▶ Stored data:
▼

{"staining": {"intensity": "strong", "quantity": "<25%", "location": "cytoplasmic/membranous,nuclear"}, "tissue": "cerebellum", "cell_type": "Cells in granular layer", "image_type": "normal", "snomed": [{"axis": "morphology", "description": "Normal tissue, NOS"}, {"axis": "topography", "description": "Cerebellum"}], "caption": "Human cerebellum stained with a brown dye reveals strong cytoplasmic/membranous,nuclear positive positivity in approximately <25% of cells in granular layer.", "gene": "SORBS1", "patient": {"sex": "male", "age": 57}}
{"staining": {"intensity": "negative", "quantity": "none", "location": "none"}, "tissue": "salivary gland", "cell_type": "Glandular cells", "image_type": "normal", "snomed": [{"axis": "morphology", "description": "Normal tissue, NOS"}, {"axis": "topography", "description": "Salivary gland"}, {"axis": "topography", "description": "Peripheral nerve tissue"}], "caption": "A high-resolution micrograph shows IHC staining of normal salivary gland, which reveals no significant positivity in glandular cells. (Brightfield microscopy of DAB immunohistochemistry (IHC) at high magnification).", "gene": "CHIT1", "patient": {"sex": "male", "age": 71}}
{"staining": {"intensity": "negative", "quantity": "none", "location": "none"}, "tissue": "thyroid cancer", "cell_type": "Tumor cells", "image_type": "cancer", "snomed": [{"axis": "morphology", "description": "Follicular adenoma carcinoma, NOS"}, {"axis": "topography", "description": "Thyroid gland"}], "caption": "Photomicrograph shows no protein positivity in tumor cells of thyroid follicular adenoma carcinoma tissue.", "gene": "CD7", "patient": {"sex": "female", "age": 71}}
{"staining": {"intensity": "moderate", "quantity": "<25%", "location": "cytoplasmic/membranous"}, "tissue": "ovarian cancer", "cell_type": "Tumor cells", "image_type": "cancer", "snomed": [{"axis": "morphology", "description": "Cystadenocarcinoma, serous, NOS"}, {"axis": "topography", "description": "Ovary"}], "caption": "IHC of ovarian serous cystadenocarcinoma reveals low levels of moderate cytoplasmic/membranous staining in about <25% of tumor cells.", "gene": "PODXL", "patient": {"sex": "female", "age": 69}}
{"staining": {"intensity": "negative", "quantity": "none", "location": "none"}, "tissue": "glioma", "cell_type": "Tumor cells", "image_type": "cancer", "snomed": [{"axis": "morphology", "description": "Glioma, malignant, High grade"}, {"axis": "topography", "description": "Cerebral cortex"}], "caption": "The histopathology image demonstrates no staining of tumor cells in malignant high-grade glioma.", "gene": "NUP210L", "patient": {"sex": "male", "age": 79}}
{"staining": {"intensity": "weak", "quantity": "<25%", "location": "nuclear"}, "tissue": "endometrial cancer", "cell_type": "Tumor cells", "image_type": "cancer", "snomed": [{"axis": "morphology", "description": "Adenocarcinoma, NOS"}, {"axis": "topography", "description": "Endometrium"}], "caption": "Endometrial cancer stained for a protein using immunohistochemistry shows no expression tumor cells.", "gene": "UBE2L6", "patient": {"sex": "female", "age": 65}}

▲

▶ What you will do:
Copy down the complete data exactly as supplied.

▶ Your solution:
{"staining": {"intensity": "strong", "quantity": "<25%", "location": "cytoplasmic/membranous,nuclear"}, "tissue": "cerebellum", "cell_type": "Cells in granular layer", "image_type": "normal", "snomed": [{"axis": "morphology", "description": "Normal tissue, NOS"}, {"axis": "topography", "description": "Cerebellum"}], "caption": "Human cerebellum stained with a brown dye reveals strong cytoplasmic/membranous,nuclear positive positivity in approximately <25% of cells in granular layer.", "gene": "SORBS1", "patient": {"sex": "male", "age": 57}}
{"staining": {"intensity": "negative", "quantity": "none", "location": "none"}, "tissue": "salivary gland", "cell_type": "Glandular cells", "image_type": "normal", "snomed": [{"axis": "morphology", "description": "Normal tissue, NOS"}, {"axis": "topography", "description": "Salivary gland"}, {"axis": "topography", "description": "Peripheral nerve tissue"}], "caption": "A high-resolution micrograph shows IHC staining of normal salivary gland, which reveals no significant positivity in glandular cells. (Brightfield microscopy of DAB immunohistochemistry (IHC) at high magnification).", "gene": "CHIT1", "patient": {"sex": "male", "age": 71}}
{"staining": {"intensity": "negative", "quantity": "none", "location": "none"}, "tissue": "thyroid cancer", "cell_type": "Tumor cells", "image_type": "cancer", "snomed": [{"axis": "morphology", "description": "Follicular adenoma carcinoma, NOS"}, {"axis": "topography", "description": "Thyroid gland"}], "caption": "Photomicrograph shows no protein positivity in tumor cells of thyroid follicular adenoma carcinoma tissue.", "gene": "CD7", "patient": {"sex": "female", "age": 71}}
{"staining": {"intensity": "moderate", "quantity": "<25%", "location": "cytoplasmic/membranous"}, "tissue": "ovarian cancer", "cell_type": "Tumor cells", "image_type": "cancer", "snomed": [{"axis": "morphology", "description": "Cystadenocarcinoma, serous, NOS"}, {"axis": "topography", "description": "Ovary"}], "caption": "IHC of ovarian serous cystadenocarcinoma reveals low levels of moderate cytoplasmic/membranous staining in about <25% of tumor cells.", "gene": "PODXL", "patient": {"sex": "female", "age": 69}}
{"staining": {"intensity": "negative", "quantity": "none", "location": "none"}, "tissue": "glioma", "cell_type": "Tumor cells", "image_type": "cancer", "snomed": [{"axis": "morphology", "description": "Glioma, malignant, High grade"}, {"axis": "topography", "description": "Cerebral cortex"}], "caption": "The histopathology image demonstrates no staining of tumor cells in malignant high-grade glioma.", "gene": "NUP210L", "patient": {"sex": "male", "age": 79}}
{"staining": {"intensity": "weak", "quantity": "<25%", "location": "nuclear"}, "tissue": "endometrial cancer", "cell_type": "Tumor cells", "image_type": "cancer", "snomed": [{"axis": "morphology", "description": "Adenocarcinoma, NOS"}, {"axis": "topography", "description": "Endometrium"}], "caption": "Endometrial cancer stained for a protein using immunohistochemistry shows no expression tumor cells.", "gene": "UBE2L6", "patient": {"sex": "female", "age": 65}}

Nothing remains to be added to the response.